Discontinuities in electric fields I'm a mathematician self-studying physics for fun and I'm trying to wrap my head around a simple concept, which is a consequence of approximations. Basically, by Coulomb's law, if I have a point charge and look at the electric field, then the electric field grows without a bound when I come close enough to the charge. On the other hand, if I have a flat infinite plane with a continuous uniform surface charge, then the electric field is uniform and independent of the distance to the plane and is discontinuous at the boundary. Ultimately, all charge is discrete and if we distribute discrete point charges on a plane, then obviously the magnitude of the electric field again grows without bound again when we come close enough to one the point charges.
Now my issue with some of the arguments in e.g. Griffith's electrodynamics textbook is that some results can be somewhat easily proven by just saying that "yeah, everything is actually discrete, so just apply superposition", which sometimes avoids some pesky integrals. On the other hand, as the example above shows, we can get contradicting results between the continuous and discrete cases.
My somewhat fuzzy question is mainly the following: When should one be careful of suddenly making conclusions using discrete arguments when otherwise working in the macro scale assuming continuous charge distributions?
I assume part of not losing sleep over these things is learning to think like a physicist.
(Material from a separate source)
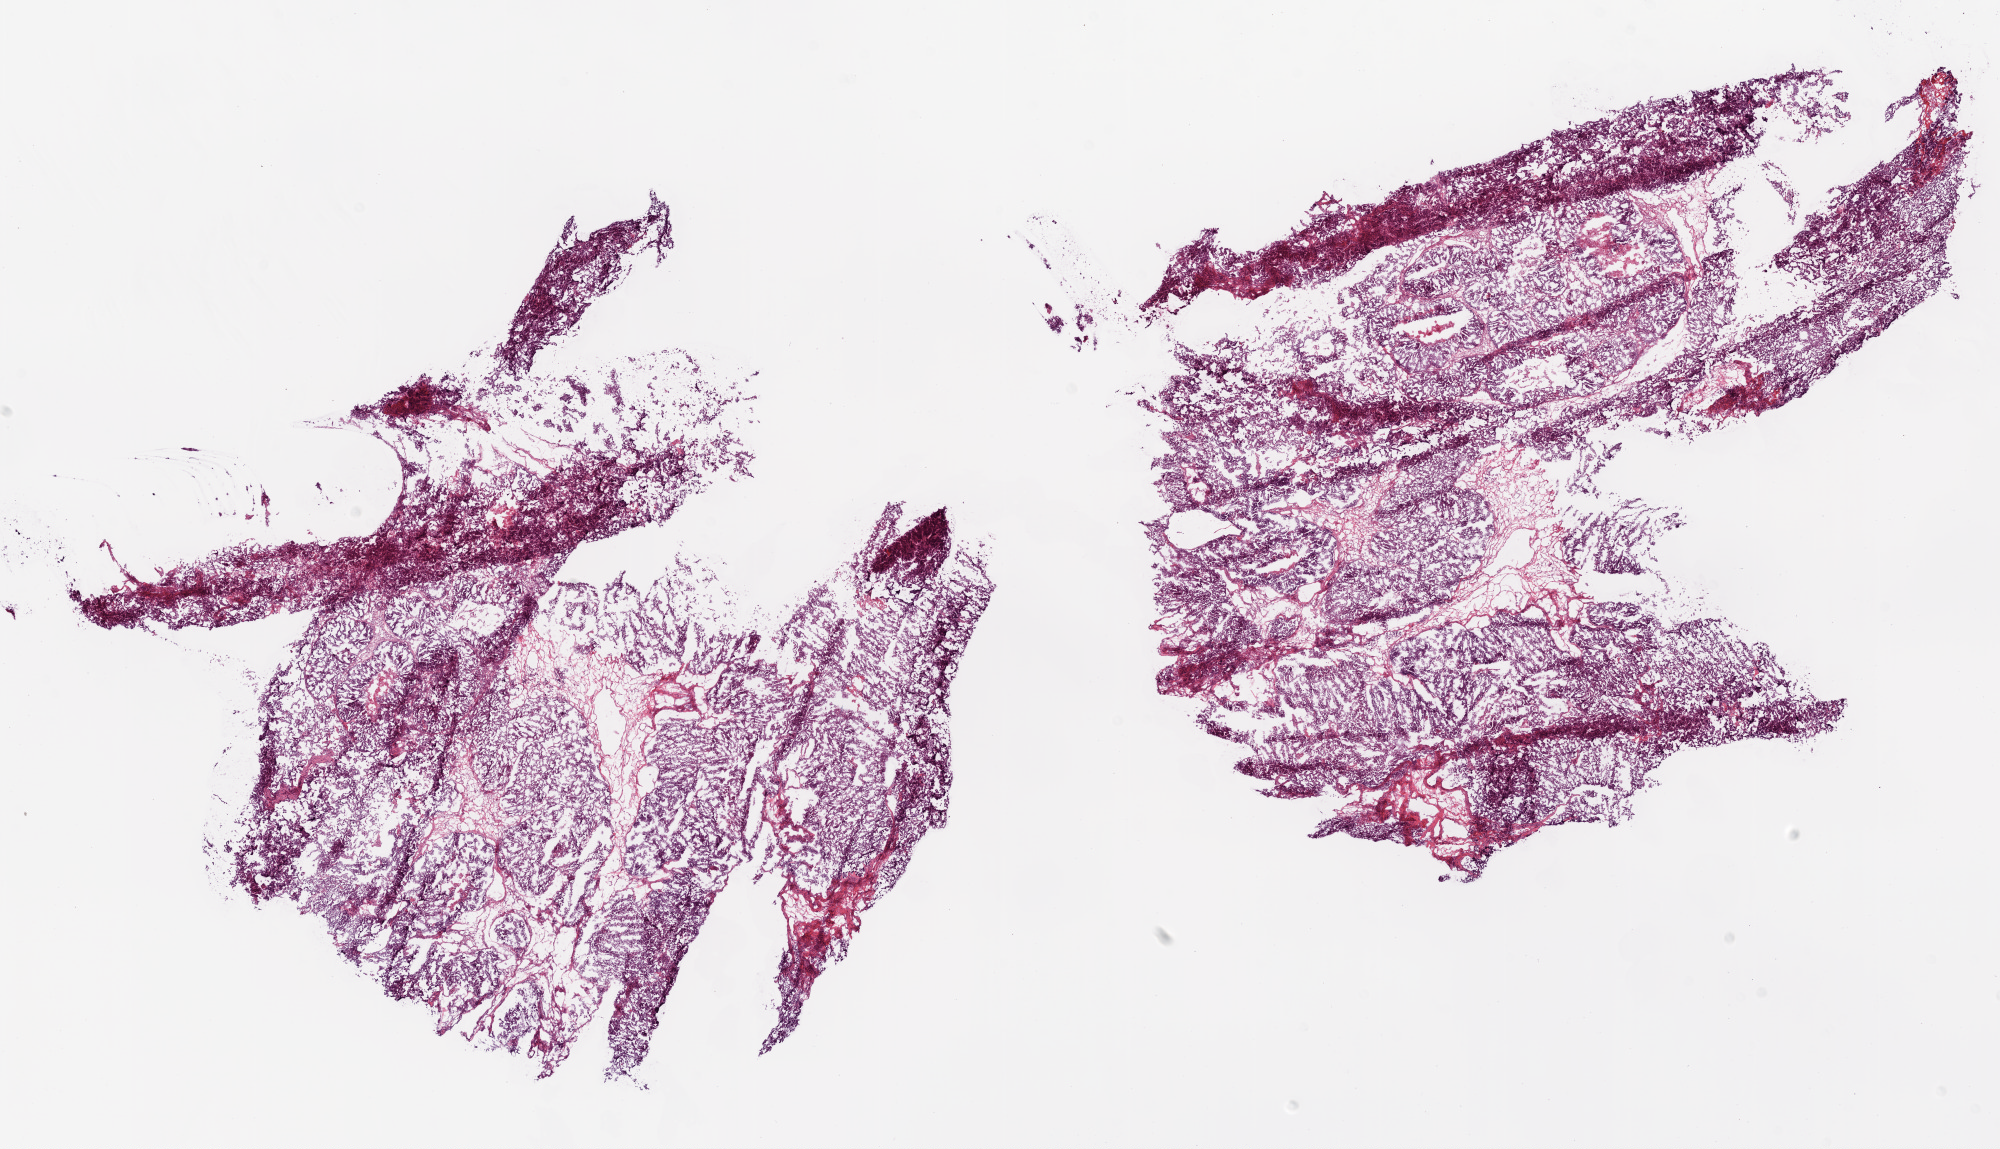
Digitized H&E tissue section (whole slide), a low-resolution overview of the entire scanned area, about 16.0 x 9.2 mm. Frozen section from the top of the tissue portion. Primary tumour sample from the ovary. Female, age 53 years at initial diagnosis. Histologic grade: G3 (poorly differentiated). Pathologist review of this section (percent, as recorded): tumour cells 90%, tumour nuclei 90%, normal cells 0%, stromal cells 8%, necrosis 2%.
Laterality: bilateral. FIGO stage: IIIC. Histologic diagnosis: Serous cystadenocarcinoma, NOS.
 A: I think there is no contradiction. You are just applying an approximation (that the charge distribution is continuous) outside its applicable range. A continuous charge distribution os only a good approximation for a discrete distribution if you are far enough away.

"yeah, everything is actually discrete, so just apply superposition"
When should one be careful of suddenly making conclusions using
discrete arguments when otherwise working in the macro scale assuming
continuous charge distributions?

You seem to think that the principle of superposition only applies to discrete charges, but the superposition principle holds for both discrete and continuous charge distributions. The reason why the net effect of two individual electric fields on a charge is the same as is the sum of their individual effects is because maxwells equations are linear. For example consider the gauss law
$$\rho=\rho_1+\rho_2=\nabla \cdot E_1+\nabla \cdot E_2=\nabla \cdot (E_1+E_2)=\nabla \cdot E$$
That is only possible because the divergence is a linear operator. To describe point charges, you need delta distributions, which means the discrete case is actually mathematically more complicated than the continuous one. Of course maxwells equations are only justified by experiment, so you might as well justify the superposition principle for electric fields directly by experiments.
If you want to make a transition from the discrete to the continuous case you could use $N$ disrete charges, each with charge $q/N$, such that the total charge stays the same as you take the limit $N$ to infinity. I don't see how that would break the superposition principle however.